# WHAT IS EXPECTED:
Rewrite the lines running from the one with "This folder contains" through the end of the records, changing "folder" to "directory" and leaving everything else as it is.

(Records contained in a dataset)
┌──

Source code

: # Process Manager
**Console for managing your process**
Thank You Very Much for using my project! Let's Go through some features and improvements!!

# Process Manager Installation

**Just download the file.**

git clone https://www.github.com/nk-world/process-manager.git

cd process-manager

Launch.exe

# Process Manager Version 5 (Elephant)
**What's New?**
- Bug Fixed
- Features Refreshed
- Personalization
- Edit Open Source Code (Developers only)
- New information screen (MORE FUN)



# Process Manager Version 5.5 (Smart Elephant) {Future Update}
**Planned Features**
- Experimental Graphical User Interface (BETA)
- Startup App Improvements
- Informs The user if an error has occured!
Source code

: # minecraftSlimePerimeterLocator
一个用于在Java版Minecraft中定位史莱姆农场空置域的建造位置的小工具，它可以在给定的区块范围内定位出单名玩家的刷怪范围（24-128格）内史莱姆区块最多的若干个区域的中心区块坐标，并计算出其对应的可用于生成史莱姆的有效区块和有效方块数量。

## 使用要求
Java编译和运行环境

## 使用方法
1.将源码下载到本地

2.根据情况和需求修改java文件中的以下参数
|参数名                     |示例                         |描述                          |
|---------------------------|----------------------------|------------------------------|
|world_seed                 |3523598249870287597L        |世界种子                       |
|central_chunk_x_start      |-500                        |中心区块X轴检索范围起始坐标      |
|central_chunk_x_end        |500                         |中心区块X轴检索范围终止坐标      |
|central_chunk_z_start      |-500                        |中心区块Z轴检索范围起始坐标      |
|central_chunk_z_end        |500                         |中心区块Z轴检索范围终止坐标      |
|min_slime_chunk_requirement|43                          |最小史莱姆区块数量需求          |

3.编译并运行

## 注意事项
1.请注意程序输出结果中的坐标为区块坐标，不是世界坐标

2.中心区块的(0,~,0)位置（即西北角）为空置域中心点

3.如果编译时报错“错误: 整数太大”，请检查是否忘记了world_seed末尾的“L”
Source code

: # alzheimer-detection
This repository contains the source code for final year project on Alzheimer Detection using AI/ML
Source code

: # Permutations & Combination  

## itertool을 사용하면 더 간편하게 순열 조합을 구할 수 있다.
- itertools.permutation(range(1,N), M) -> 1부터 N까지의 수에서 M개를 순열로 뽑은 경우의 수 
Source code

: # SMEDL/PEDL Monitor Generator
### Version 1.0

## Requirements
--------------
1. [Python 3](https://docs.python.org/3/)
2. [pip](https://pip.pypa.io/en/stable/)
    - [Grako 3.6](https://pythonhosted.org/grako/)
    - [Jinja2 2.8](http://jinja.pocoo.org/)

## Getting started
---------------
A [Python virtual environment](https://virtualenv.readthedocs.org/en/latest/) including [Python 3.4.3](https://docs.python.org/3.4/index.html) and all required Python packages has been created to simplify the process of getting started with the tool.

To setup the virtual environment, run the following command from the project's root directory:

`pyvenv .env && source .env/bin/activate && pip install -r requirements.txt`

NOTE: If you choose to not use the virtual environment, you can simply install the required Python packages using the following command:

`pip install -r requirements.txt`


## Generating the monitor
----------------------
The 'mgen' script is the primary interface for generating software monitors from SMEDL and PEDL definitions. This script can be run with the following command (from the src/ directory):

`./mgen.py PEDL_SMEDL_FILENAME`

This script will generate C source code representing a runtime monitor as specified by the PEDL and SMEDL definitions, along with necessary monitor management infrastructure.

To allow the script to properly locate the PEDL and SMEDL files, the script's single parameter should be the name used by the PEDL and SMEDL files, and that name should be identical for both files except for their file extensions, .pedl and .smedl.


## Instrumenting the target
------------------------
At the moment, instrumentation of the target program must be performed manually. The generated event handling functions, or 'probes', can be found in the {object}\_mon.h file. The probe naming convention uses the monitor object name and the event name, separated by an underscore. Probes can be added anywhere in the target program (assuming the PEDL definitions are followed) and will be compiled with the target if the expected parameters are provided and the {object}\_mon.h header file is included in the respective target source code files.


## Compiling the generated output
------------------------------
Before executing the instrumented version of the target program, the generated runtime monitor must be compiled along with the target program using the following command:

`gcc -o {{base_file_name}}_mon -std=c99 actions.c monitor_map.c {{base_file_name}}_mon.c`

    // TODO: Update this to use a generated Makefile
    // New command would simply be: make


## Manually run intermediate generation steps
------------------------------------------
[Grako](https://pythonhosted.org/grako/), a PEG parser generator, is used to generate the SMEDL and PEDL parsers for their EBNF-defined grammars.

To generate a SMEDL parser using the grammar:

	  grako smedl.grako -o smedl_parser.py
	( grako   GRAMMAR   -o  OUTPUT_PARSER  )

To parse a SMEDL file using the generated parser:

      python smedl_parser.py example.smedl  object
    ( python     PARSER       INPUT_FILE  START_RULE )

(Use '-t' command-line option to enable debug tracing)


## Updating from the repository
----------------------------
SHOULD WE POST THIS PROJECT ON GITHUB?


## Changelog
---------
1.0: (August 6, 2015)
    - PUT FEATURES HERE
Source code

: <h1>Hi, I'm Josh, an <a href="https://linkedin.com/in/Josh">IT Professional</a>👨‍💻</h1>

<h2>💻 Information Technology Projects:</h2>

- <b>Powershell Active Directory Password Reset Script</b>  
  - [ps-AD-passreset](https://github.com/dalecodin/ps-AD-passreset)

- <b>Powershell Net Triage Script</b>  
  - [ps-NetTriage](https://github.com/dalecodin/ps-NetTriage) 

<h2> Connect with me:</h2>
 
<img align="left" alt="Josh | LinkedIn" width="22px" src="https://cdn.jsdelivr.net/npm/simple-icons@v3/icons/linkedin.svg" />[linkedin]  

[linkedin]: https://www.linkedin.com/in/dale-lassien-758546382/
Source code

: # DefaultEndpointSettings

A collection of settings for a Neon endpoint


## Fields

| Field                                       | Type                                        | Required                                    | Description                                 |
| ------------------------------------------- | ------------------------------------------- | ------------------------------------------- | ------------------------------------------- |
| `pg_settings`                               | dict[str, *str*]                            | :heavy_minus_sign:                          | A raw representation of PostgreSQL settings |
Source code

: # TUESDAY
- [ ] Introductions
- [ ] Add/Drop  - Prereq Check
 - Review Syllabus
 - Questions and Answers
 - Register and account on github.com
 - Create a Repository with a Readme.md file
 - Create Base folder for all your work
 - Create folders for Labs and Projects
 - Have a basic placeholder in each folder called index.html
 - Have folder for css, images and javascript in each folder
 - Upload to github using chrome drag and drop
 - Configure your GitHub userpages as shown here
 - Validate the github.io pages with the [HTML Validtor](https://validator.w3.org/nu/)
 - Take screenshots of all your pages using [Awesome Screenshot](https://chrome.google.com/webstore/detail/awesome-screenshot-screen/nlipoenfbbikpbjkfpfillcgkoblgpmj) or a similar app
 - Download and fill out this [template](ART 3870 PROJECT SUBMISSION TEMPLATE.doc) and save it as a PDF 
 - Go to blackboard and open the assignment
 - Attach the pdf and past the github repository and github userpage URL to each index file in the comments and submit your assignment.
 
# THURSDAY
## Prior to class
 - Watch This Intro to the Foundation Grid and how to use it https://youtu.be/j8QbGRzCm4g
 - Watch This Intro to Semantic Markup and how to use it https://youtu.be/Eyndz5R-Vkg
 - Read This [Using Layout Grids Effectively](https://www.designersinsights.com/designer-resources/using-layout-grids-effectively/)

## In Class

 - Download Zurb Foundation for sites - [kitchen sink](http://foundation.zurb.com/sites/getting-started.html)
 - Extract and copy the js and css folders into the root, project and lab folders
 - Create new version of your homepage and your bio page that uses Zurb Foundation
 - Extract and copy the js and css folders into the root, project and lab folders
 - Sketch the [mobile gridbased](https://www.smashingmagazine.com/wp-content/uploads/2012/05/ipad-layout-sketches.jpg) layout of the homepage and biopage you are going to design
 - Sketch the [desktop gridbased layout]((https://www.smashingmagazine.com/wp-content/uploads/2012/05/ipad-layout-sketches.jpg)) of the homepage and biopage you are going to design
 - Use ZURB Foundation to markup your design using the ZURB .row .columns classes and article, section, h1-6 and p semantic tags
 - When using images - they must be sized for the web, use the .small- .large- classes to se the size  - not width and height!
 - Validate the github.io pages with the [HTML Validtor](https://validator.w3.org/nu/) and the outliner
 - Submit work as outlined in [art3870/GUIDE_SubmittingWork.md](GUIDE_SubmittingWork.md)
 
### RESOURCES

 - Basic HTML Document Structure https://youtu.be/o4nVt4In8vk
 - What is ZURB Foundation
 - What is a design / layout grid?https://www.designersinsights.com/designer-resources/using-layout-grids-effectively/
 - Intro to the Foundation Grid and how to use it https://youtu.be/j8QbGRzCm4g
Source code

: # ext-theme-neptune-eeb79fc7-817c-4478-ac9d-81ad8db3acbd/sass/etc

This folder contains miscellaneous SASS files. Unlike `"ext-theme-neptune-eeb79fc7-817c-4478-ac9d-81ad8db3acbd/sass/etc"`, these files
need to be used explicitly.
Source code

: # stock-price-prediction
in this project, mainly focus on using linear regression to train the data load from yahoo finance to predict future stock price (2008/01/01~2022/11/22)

└──

# OUTPUT:
This directory contains miscellaneous SASS files. Unlike `"ext-theme-neptune-eeb79fc7-817c-4478-ac9d-81ad8db3acbd/sass/etc"`, these files
need to be used explicitly.
Source code

: # stock-price-prediction
in this project, mainly focus on using linear regression to train the data load from yahoo finance to predict future stock price (2008/01/01~2022/11/22)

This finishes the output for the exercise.